Ethereum Price Analysis: ETH Make or Break Lies at $100
Finally, after a disappointment, Charles St. Louis has published a Constantinople postmortem report. Constantinople, as you may be aware by now, is the third upgrade in the Metropolis leading to the “ideal” Ethereum where consensus will be proof of stake complete with layer two solutions as Plasma as well as infusion of privacy features via ZK-SNARKs as Vitalik proposes.
According to Charles, after deliberation and learning from past mistakes, developers should in readiness of Feb 27—or block height 7,280,000 adopt a proactive approach. The easiest way of doing this, he recommends, is to assemble a team of technical writers who can quickly push out a write-up detailing what should happen if a flaw is found but neglected by the team.
Secondly, Charles’ team noticed that like all upgrades, full node preparation before a hard fork is tasking and often collaborative. Therefore, to avoid inconveniences, the team proposes mechanical kill switch—through a command line preventing any full node from upgrading. This kill switch will prevent auto upgrades which can be catastrophic especially if the new update is bug ridden.
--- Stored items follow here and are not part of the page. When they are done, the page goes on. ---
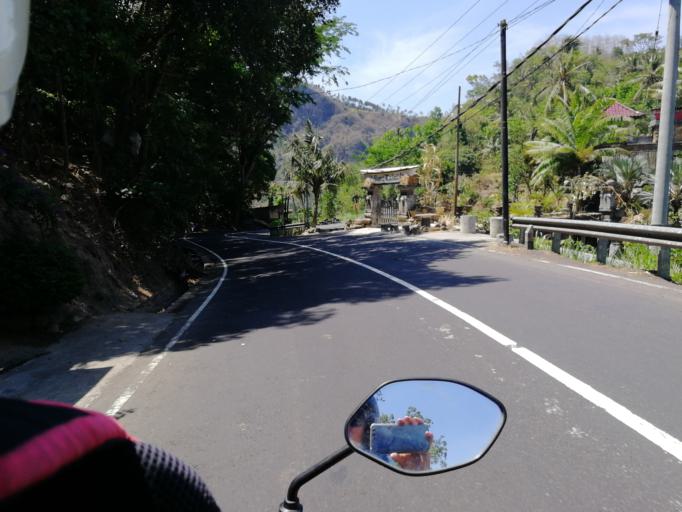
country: ID
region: Bali
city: Tistagede
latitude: -8.3720
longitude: 115.6099
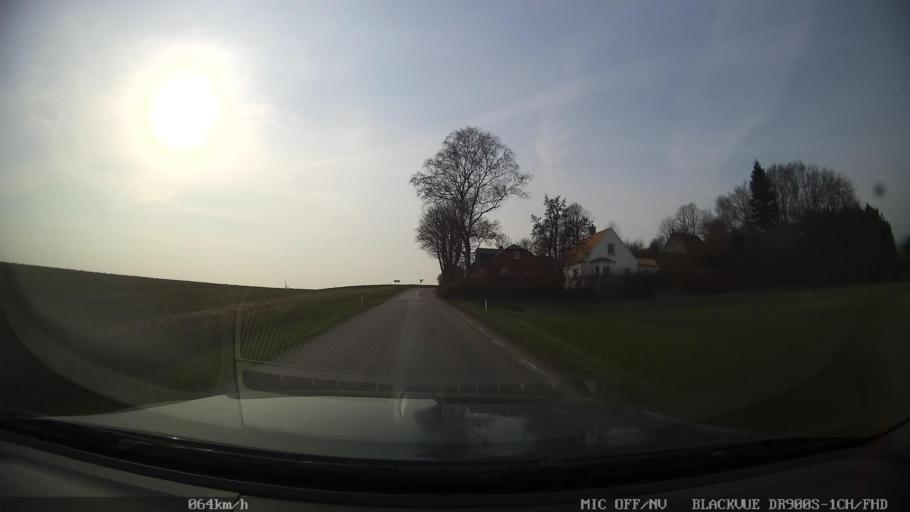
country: SE
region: Skane
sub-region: Ystads Kommun
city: Ystad
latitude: 55.4655
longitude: 13.8181
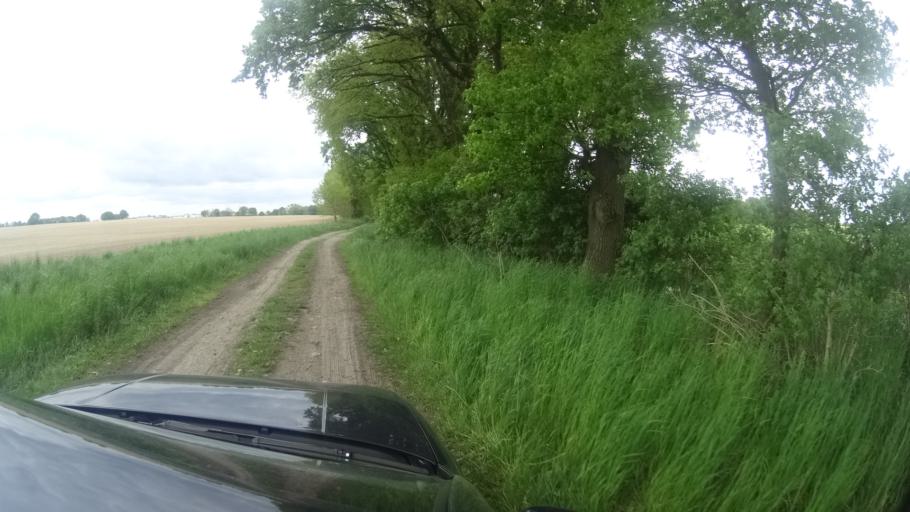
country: DE
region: Brandenburg
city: Neuruppin
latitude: 52.8991
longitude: 12.7799
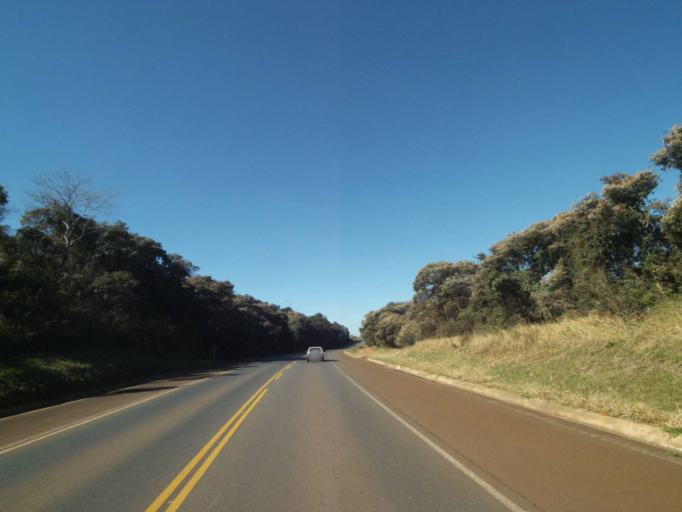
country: BR
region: Parana
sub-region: Tibagi
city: Tibagi
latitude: -24.4225
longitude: -50.3848
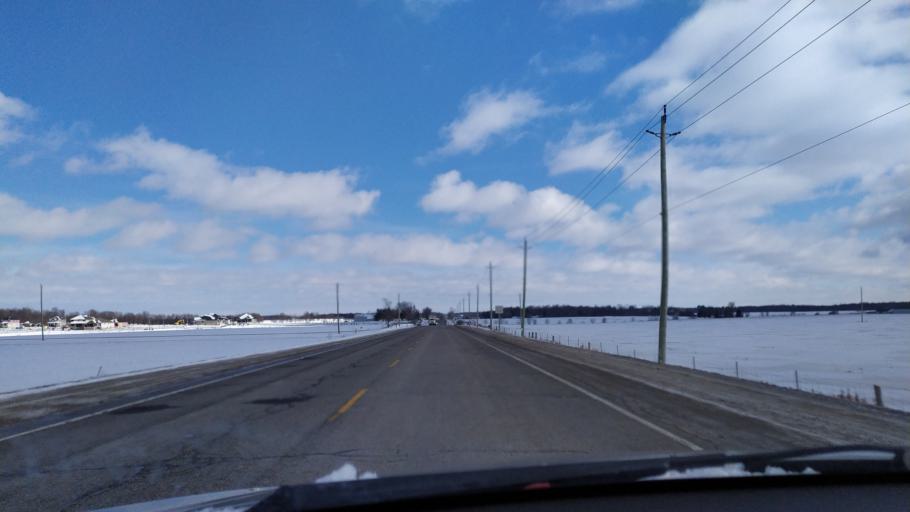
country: CA
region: Ontario
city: Waterloo
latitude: 43.5776
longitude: -80.5780
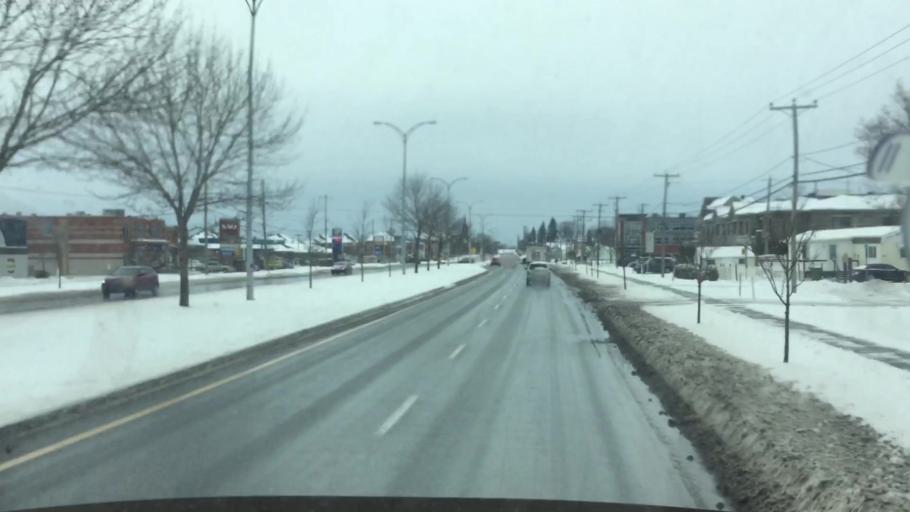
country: CA
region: Quebec
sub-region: Monteregie
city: Saint-Jean-sur-Richelieu
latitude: 45.3544
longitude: -73.2956
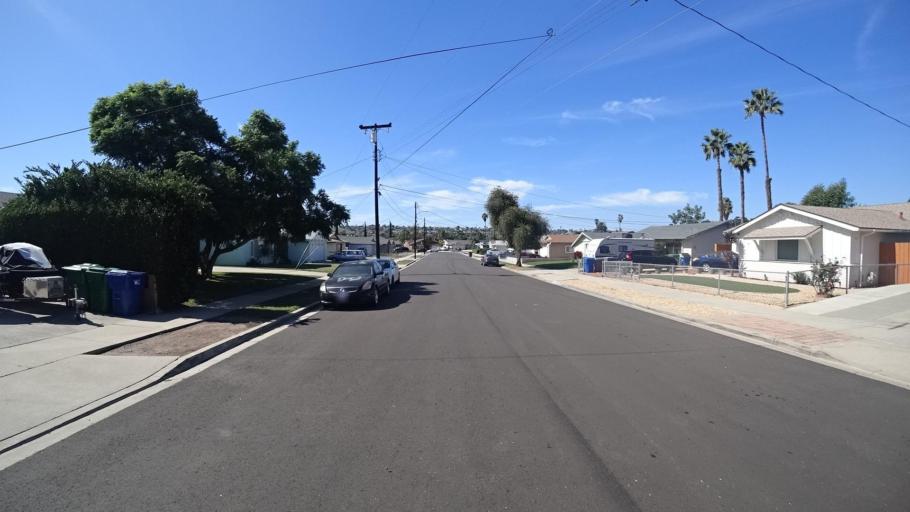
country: US
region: California
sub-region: San Diego County
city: La Presa
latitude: 32.7100
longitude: -117.0096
Third, aware that FUD can be disastrous to price, the team is suggesting the creation of an emergency communication team preventing media houses from being the first to release important updates during or after the upgrade.
ETH/USD Price Analysis
On to the charts and the leak on ETH is visible. By yesterday, sellers were able to cancel and subsequently bin our bullish proposal after ETH dropped from around $120 to $104 in hours. Regardless, our short-term trajectory is clear and as long as ETH prices are oscillating above $70 or Dec 2018 lows, bulls have a chance. All the same, we realize that the short to medium term trajectory of ETH depends on where prices close at.
Trend and Candlestick Arrangement: Short-term bullish and Breakout Pattern
There are two lenses we can use to analyze ETH. On one end, long-term traders can argue that sellers are in charge and the previous rally and failure of bulls to close above $170 did complete the second phase—the retest–and ushered in the third phase of a classic bear breakout pattern, the trend resumption. This argument is true.
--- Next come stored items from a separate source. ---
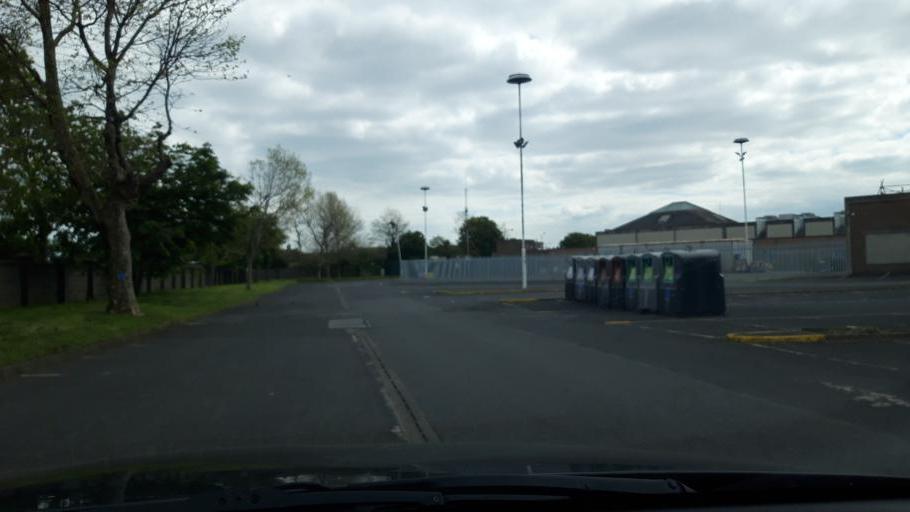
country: IE
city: Greenhills
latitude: 53.3312
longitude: -6.3019
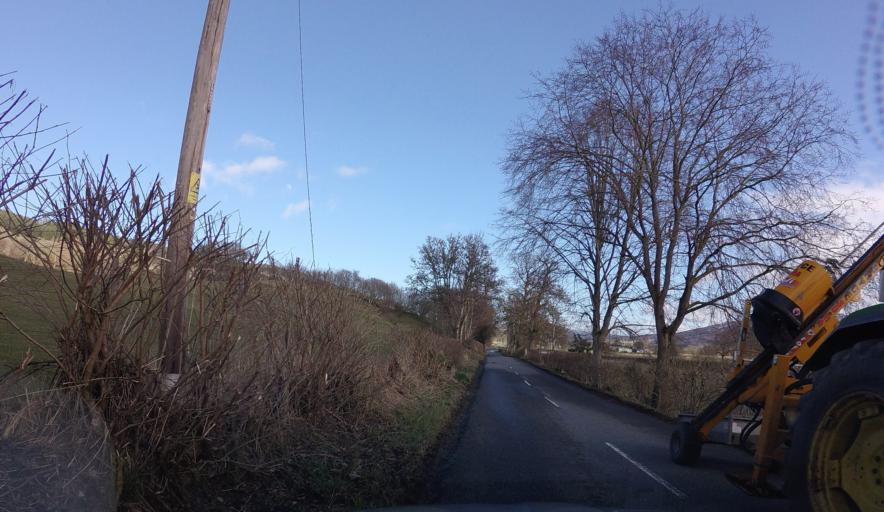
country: GB
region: Scotland
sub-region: Perth and Kinross
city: Pitlochry
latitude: 56.6609
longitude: -3.7547
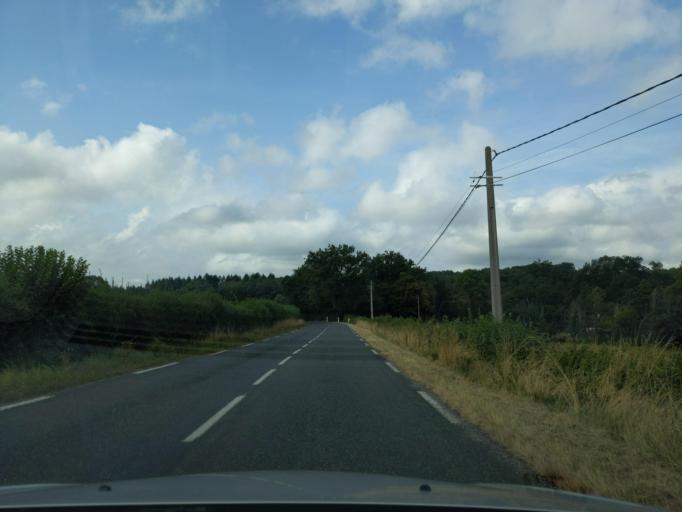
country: FR
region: Bourgogne
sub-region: Departement de la Nievre
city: Luzy
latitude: 46.7201
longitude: 3.8836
Alternatively, another approach is to view the expansion from mid-Dec to early Jan as a short-term bullish trend. As such, the $100 mark will play a critical role as a round and psychological number. Like before, ETH reversal is depends on today’s close. Should a double bar bull reversal pattern print by today, then the second analysis— short-term bullish approach—will be valid. In that case, ETH may retest $170 before Constantinople activation.
If anything, our bullish stand is valid. As the last conspicuous bar to print below a series of lower lows, Dec 24 bar is important. Marking bulls was a spike in market participation—1.28 million versus 591k averages. Therefore, for bears to be in charge, we should see renewed vigor with breaks below $100 or $70 accompanied by abnormal volume surges above current averages of 234k or above Jan 10 of 684k. Conversely, bulls would only be in charge if the rally above $135 is backed by high volumes above 684k. Before then, in an effort versus result scenario, bulls technically have an upper hand.